- [Document section]:
▽

Taliban suicide team kills a dozen policemen in Kandahar

A Taliban suicide team killed 12 people, including seven civilians, in an attack on a police headquarters in the southern Afghan city of Kandahar earlier today. The Taliban has launched five major suicide attacks in Afghanistan since the beginning of the month.

US military and diplomatic officials have claimed that assaults such as these are designed by the Taliban to increase its leverage in so-called peace talks with the US. In reality, the Taliban has all the leverage it needs, as President Trump has signaled that he wants US troops out of Afghanistan and will begin the withdraw. The Taliban is preparing the ground for the next stage in the war by targeting and weakening Afghan forces in major cities and outlying areas.

The Taliban began today’s strike by detonating a car bomb outside of the gate of the main headquarters in Kandahar City, Reuters reported. Taliban fighters entrenched in nearby positions then opened fire on Afghan forces and “targeted the police force’s counter-narcotics wing.”

Seven civilians and five security personnel were killed, and 83 more people, including 40 policemen, were wounded in the operation.

The Taliban claimed credit for the “”martyrdom attack” in a statement released on its official website, Voice of Jihad.

“Amid ongoing Al Fath spring offensive, afternoon hours today, Kandahar police headquarter initially came under a tactical bomb blast that enabled several martyrdom seeking Mujahideen, equipped with heavy and light weapons to enter the compound and launched operation inside headquarter [sic],” according to the statement.

△

- [Extracted data]:

▽

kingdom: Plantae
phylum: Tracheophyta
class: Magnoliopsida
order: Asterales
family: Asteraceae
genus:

△

- [Stated task]:
Please repeat the passage of the Kandahar report starting with "The Taliban began" and going on through "in the operation.". The listing has no connection to the Kandahar report.

- [Exercise answer]:
The Taliban began today’s strike by detonating a car bomb outside of the gate of the main headquarters in Kandahar City, Reuters reported. Taliban fighters entrenched in nearby positions then opened fire on Afghan forces and “targeted the police force’s counter-narcotics wing.”

Seven civilians and five security personnel were killed, and 83 more people, including 40 policemen, were wounded in the operation.